## Action item
Every entry below must be transcribed exactly, with no line missing.

## Given data
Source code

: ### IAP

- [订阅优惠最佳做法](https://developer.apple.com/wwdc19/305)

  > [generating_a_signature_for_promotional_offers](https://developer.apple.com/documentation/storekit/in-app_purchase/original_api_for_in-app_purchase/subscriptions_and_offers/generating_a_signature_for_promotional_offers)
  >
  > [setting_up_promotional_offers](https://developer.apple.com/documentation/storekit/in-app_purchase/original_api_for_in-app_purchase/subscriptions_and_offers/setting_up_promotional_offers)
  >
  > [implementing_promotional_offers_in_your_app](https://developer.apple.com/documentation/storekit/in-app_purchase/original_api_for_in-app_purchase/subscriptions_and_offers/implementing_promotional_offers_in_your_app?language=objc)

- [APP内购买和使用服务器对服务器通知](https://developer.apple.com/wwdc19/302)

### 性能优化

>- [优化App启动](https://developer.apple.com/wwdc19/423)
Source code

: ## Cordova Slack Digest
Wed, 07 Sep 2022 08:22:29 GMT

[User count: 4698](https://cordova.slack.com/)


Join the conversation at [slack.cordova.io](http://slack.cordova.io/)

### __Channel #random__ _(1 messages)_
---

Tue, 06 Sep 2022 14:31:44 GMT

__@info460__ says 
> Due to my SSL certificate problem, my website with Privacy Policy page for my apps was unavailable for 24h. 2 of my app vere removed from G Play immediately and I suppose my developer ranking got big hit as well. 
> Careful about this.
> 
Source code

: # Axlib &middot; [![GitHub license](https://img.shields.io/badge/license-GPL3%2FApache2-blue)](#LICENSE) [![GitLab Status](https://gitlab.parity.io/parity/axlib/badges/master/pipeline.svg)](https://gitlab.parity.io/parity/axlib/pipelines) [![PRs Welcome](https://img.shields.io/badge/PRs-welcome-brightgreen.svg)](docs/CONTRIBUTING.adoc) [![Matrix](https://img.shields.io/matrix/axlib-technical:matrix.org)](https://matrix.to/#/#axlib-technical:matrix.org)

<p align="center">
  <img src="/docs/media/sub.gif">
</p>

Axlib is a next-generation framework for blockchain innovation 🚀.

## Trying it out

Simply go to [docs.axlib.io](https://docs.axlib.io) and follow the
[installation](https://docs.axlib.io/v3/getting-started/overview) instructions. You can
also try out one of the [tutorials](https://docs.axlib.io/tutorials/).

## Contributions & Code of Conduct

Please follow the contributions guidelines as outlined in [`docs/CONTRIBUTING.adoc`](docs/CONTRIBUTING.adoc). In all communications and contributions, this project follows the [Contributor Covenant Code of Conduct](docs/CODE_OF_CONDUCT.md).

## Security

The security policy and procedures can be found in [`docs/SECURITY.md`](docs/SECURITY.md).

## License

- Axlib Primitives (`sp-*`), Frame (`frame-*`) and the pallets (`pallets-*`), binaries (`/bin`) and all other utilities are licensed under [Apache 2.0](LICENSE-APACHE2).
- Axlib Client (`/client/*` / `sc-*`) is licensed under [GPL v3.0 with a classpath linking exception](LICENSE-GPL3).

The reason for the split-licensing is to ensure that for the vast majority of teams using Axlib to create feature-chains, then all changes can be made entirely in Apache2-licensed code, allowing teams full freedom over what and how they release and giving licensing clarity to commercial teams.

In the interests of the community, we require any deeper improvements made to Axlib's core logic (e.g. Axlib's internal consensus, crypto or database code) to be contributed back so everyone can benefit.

## Output
Source code

: ### IAP

- [订阅优惠最佳做法](https://developer.apple.com/wwdc19/305)

  > [generating_a_signature_for_promotional_offers](https://developer.apple.com/documentation/storekit/in-app_purchase/original_api_for_in-app_purchase/subscriptions_and_offers/generating_a_signature_for_promotional_offers)
  >
  > [setting_up_promotional_offers](https://developer.apple.com/documentation/storekit/in-app_purchase/original_api_for_in-app_purchase/subscriptions_and_offers/setting_up_promotional_offers)
  >
  > [implementing_promotional_offers_in_your_app](https://developer.apple.com/documentation/storekit/in-app_purchase/original_api_for_in-app_purchase/subscriptions_and_offers/implementing_promotional_offers_in_your_app?language=objc)

- [APP内购买和使用服务器对服务器通知](https://developer.apple.com/wwdc19/302)

### 性能优化

>- [优化App启动](https://developer.apple.com/wwdc19/423)
Source code

: ## Cordova Slack Digest
Wed, 07 Sep 2022 08:22:29 GMT

[User count: 4698](https://cordova.slack.com/)


Join the conversation at [slack.cordova.io](http://slack.cordova.io/)

### __Channel #random__ _(1 messages)_
---

Tue, 06 Sep 2022 14:31:44 GMT

__@info460__ says 
> Due to my SSL certificate problem, my website with Privacy Policy page for my apps was unavailable for 24h. 2 of my app vere removed from G Play immediately and I suppose my developer ranking got big hit as well. 
> Careful about this.
> 
Source code

: # Axlib &middot; [![GitHub license](https://img.shields.io/badge/license-GPL3%2FApache2-blue)](#LICENSE) [![GitLab Status](https://gitlab.parity.io/parity/axlib/badges/master/pipeline.svg)](https://gitlab.parity.io/parity/axlib/pipelines) [![PRs Welcome](https://img.shields.io/badge/PRs-welcome-brightgreen.svg)](docs/CONTRIBUTING.adoc) [![Matrix](https://img.shields.io/matrix/axlib-technical:matrix.org)](https://matrix.to/#/#axlib-technical:matrix.org)

<p align="center">
  <img src="/docs/media/sub.gif">
</p>

Axlib is a next-generation framework for blockchain innovation 🚀.

## Trying it out

Simply go to [docs.axlib.io](https://docs.axlib.io) and follow the
[installation](https://docs.axlib.io/v3/getting-started/overview) instructions. You can
also try out one of the [tutorials](https://docs.axlib.io/tutorials/).

## Contributions & Code of Conduct

Please follow the contributions guidelines as outlined in [`docs/CONTRIBUTING.adoc`](docs/CONTRIBUTING.adoc). In all communications and contributions, this project follows the [Contributor Covenant Code of Conduct](docs/CODE_OF_CONDUCT.md).

## Security

The security policy and procedures can be found in [`docs/SECURITY.md`](docs/SECURITY.md).

## License

- Axlib Primitives (`sp-*`), Frame (`frame-*`) and the pallets (`pallets-*`), binaries (`/bin`) and all other utilities are licensed under [Apache 2.0](LICENSE-APACHE2).
- Axlib Client (`/client/*` / `sc-*`) is licensed under [GPL v3.0 with a classpath linking exception](LICENSE-GPL3).

The reason for the split-licensing is to ensure that for the vast majority of teams using Axlib to create feature-chains, then all changes can be made entirely in Apache2-licensed code, allowing teams full freedom over what and how they release and giving licensing clarity to commercial teams.

In the interests of the community, we require any deeper improvements made to Axlib's core logic (e.g. Axlib's internal consensus, crypto or database code) to be contributed back so everyone can benefit.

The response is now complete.